Code Quality Standards

Non-negotiable code quality standards. These are not preferences — they are requirements.

Testing Standards

The Testing Pyramid

Layer	What it Tests	Speed	Purpose
Unit Tests	Individual functions/components	Fast	TDD lives here. Catches logic errors early.
Integration Tests	Components working together	Medium	Catches connection and data flow issues.
E2E Tests	Full user flows	Slowest	Confirms the system does the thing.
Human Review	Visual correctness, UX	Manual	Irreducible quality judgment.
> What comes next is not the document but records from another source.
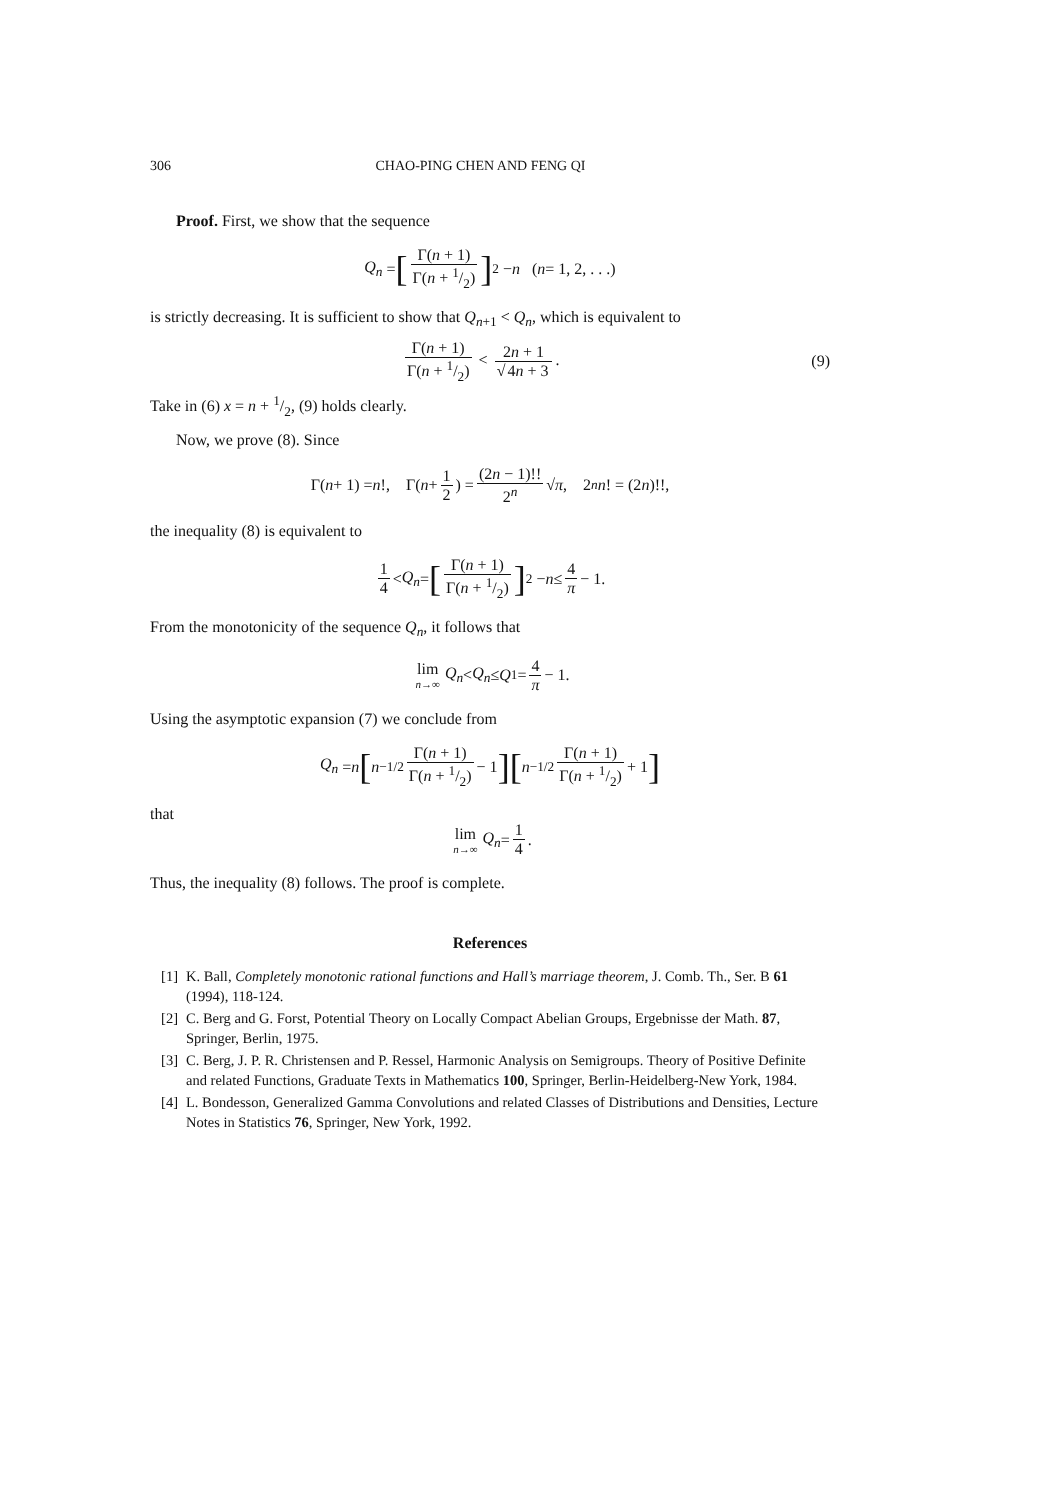306 CHAO-PING CHEN AND FENG QI
Proof. First, we show that the sequence
Q<sub>n</sub> = [Γ(n + 1) Γ(n + 1/2)]<sup>2</sup> − n (n = 1, 2, . . .)
is strictly decreasing. It is sufficient to show that Q<sub>n+1</sub> < Q<sub>n</sub>, which is equivalent to
Γ(n + 1) Γ(n + 1/2) < 2n + 1 √4n + 3.
(9)
Take in (6) x = n + 1/2, (9) holds clearly.
Now, we prove (8). Since
Γ(n + 1) = n!, Γ(n + 1 2) = (2n − 1)!! 2<sup>n</sup> √ π, 2<sup>n</sup> n! = (2 n)!!,
the inequality (8) is equivalent to
1 4 < Q<sub>n</sub> = [Γ(n + 1) Γ(n + 1/2)]<sup>2</sup> − n ≤ 4 π − 1.
From the monotonicity of the sequence Q<sub>n</sub>, it follows that
lim n→∞ Q<sub>n</sub> < Q<sub>n</sub> ≤ Q<sub>1</sub> = 4 π − 1.
Using the asymptotic expansion (7) we conclude from
Q<sub>n</sub> = n [n<sup>−1/2</sup> Γ(n + 1) Γ(n + 1/2) − 1] [n<sup>−1/2</sup> Γ(n + 1) Γ(n + 1/2) + 1]
that
lim n→∞ Q<sub>n</sub> = 1 4.
Thus, the inequality (8) follows. The proof is complete.
References
[1] K. Ball, Completely monotonic rational functions and Hall’s marriage theorem, J. Comb. Th., Ser. B 61 (1994), 118-124.
[2] C. Berg and G. Forst, Potential Theory on Locally Compact Abelian Groups, Ergebnisse der Math. 87, Springer, Berlin, 1975.
[3] C. Berg, J. P. R. Christensen and P. Ressel, Harmonic Analysis on Semigroups. Theory of Positive Definite and related Functions, Graduate Texts in Mathematics 100, Springer, Berlin-Heidelberg-New York, 1984.
[4] L. Bondesson, Generalized Gamma Convolutions and related Classes of Distributions and Densities, Lecture Notes in Statistics 76, Springer, New York, 1992.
Test-Driven Development (TDD)

TDD is mandatory at the unit test level:

Tests are written BEFORE implementation — Never implement without a failing test first
Red -> Green -> Refactor is mandatory — No exceptions
Tests define behavior — Implementation serves tests
Small incremental steps — Tiny, safe changes over large speculative edits
Tests are the source of truth — If it's not tested, it doesn't work

When in doubt: Slow down, write the test, make the smallest possible change.

What Makes a Good Test

Structure every test as Arrange-Act-Assert:

python

def test_apply_discount_reduces_total():
    # Arrange — set up the scenario
    cart = Cart(items=[Item(price=100)])
    discount = Discount(percent=20)

    # Act — perform the action under test
    cart.apply_discount(discount)

    # Assert — verify the outcome
    assert cart.total == 80

One concept per test. If a test name has "and" in it, split it into two tests.
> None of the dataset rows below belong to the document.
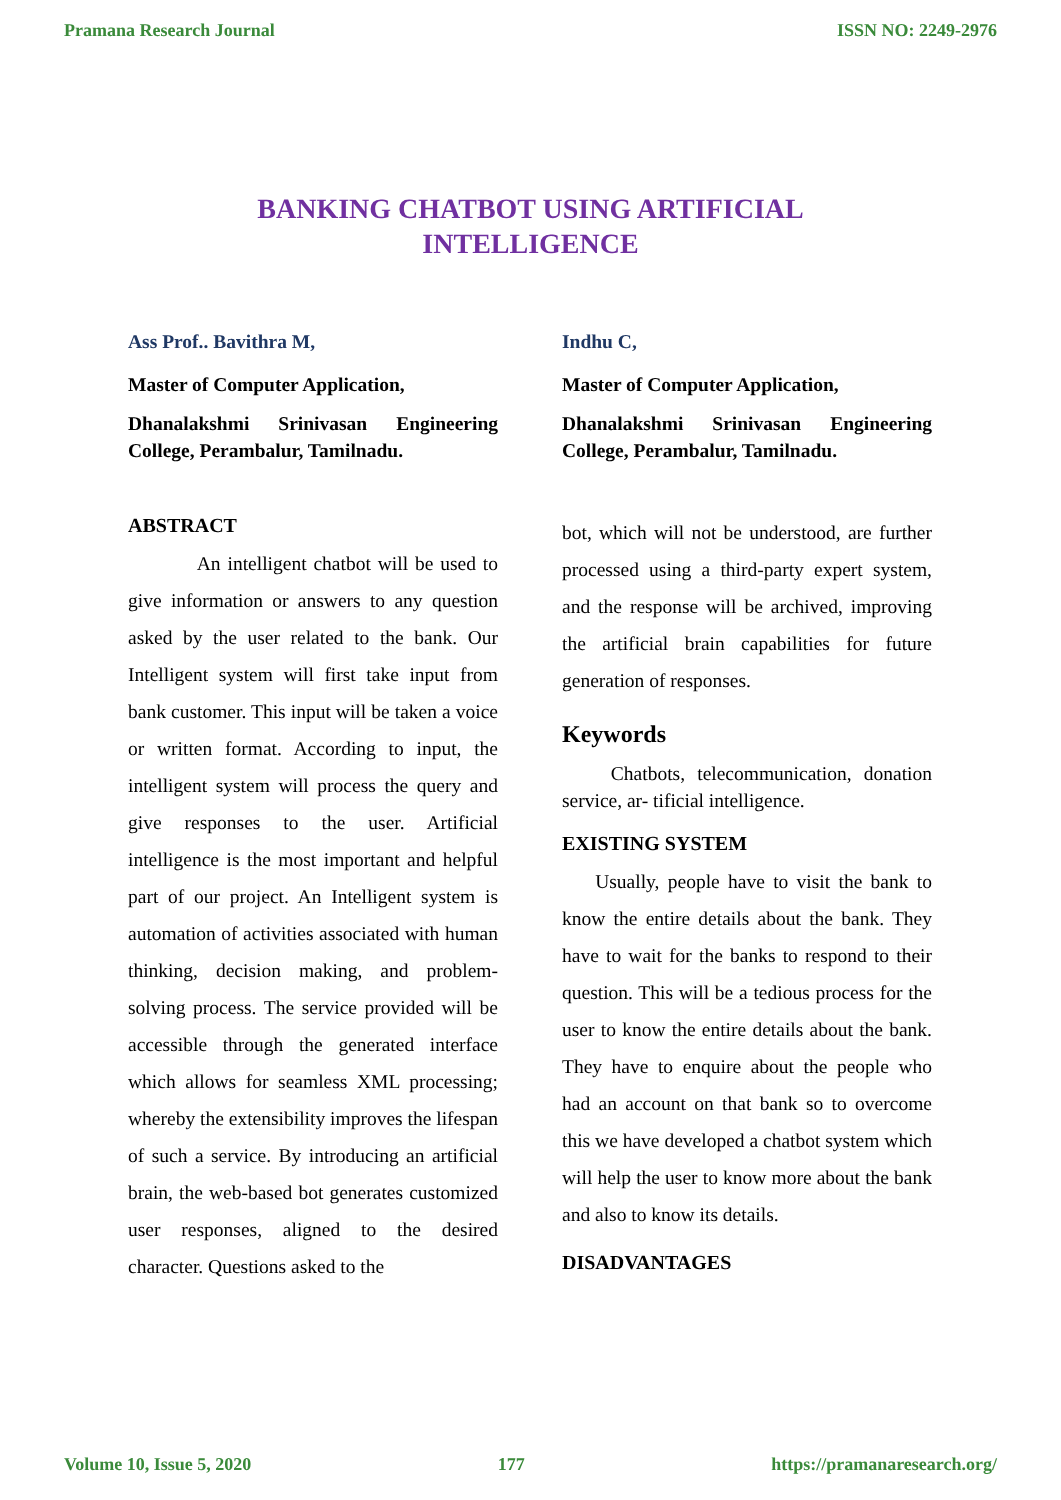Pramana Research Journal ISSN NO: 2249-2976
BANKING CHATBOT USING ARTIFICIAL
INTELLIGENCE
Ass Prof.. Bavithra M,
Master of Computer Application,
Dhanalakshmi Srinivasan Engineering College, Perambalur, Tamilnadu.
ABSTRACT
An intelligent chatbot will be used to give information or answers to any question asked by the user related to the bank. Our Intelligent system will first take input from bank customer. This input will be taken a voice or written format. According to input, the intelligent system will process the query and give responses to the user. Artificial intelligence is the most important and helpful part of our project. An Intelligent system is automation of activities associated with human thinking, decision making, and problem-solving process. The service provided will be accessible through the generated interface which allows for seamless XML processing; whereby the extensibility improves the lifespan of such a service. By introducing an artificial brain, the web-based bot generates customized user responses, aligned to the desired character. Questions asked to the
Indhu C,
Master of Computer Application,
Dhanalakshmi Srinivasan Engineering College, Perambalur, Tamilnadu.
bot, which will not be understood, are further processed using a third-party expert system, and the response will be archived, improving the artificial brain capabilities for future generation of responses.
Keywords
Chatbots, telecommunication, donation service, ar- tificial intelligence.
EXISTING SYSTEM
Usually, people have to visit the bank to know the entire details about the bank. They have to wait for the banks to respond to their question. This will be a tedious process for the user to know the entire details about the bank. They have to enquire about the people who had an account on that bank so to overcome this we have developed a chatbot system which will help the user to know more about the bank and also to know its details.
DISADVANTAGES
Volume 10, Issue 5, 2020 177 https://pramanaresearch.org/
Name tests to describe behavior, not implementation:

Bad	Good
`test_calculate`	`test_calculate_total_sums_item_prices`
`test_error`	`test_negative_quantity_raises_validation_error`
`test_user_service`	`test_deactivated_user_cannot_place_order`

Tests must be:

Isolated — No test depends on another test's state or execution order
Deterministic — Same input, same result. No randomness, no clock dependency, no network calls.
Fast — Unit tests run in milliseconds. If they're slow, they're not unit tests.
Readable — A failing test name should tell you what broke without reading the test body

Unit Tests

Foundation of testing
Run in milliseconds
Test one function/component in isolation
Mock external dependencies, not internal logic

Integration Tests

Verify modules work together
Use test databases or containers, not mocks
Reset state between tests

E2E Tests

Critical user paths only
Keep the suite small and focused
Accept some flakiness, build in retries

Human Review

Does it work correctly?
Does it look right?
Does it feel good?
Is it accessible?

Code Structure

Early Returns Over Nesting

Guard clauses first. Flatten control flow.
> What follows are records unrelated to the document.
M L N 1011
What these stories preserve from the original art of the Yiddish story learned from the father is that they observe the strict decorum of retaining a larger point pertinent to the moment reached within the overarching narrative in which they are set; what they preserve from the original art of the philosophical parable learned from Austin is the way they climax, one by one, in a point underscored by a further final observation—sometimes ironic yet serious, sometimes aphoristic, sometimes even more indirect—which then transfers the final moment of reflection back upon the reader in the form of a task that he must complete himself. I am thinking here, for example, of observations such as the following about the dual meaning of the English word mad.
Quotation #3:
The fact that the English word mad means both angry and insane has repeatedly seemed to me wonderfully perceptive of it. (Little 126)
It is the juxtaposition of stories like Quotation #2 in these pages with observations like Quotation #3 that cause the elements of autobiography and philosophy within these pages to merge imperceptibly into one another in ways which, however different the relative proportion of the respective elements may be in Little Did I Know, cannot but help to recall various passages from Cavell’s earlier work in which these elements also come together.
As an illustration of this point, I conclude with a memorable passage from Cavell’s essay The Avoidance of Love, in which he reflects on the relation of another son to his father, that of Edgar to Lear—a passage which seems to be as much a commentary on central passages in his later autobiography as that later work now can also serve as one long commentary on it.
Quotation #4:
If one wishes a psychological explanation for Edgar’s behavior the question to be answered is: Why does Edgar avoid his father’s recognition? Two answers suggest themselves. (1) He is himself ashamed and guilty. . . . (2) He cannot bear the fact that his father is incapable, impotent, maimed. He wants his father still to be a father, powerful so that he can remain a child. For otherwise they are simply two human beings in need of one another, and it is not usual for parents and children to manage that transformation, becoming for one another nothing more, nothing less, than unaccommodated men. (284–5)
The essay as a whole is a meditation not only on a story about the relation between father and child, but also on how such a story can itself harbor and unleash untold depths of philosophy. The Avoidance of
Bad — nested, hard to follow:

python

def process(order):
    if order:
        if order.items:
            if order.is_valid:
                return calculate_total(order)
    return None

Good — flat, clear:

python

def process(order):
    if not order:
        return None
    if not order.items:
        return None
    if not order.is_valid:
        return None

    return calculate_total(order)

Max nesting depth: 3 levels. If deeper, extract to a function.

Function Size

A function should do one thing. If you need a comment to separate "sections" inside a function, those sections should be separate functions.

Guidelines:

If a function exceeds ~30 lines, look for extraction opportunities
If a function takes more than 3-4 parameters, it's probably doing too much
If you can't name the function clearly, it has too many responsibilities

Single Responsibility

Every function, class, and module should have one reason to change.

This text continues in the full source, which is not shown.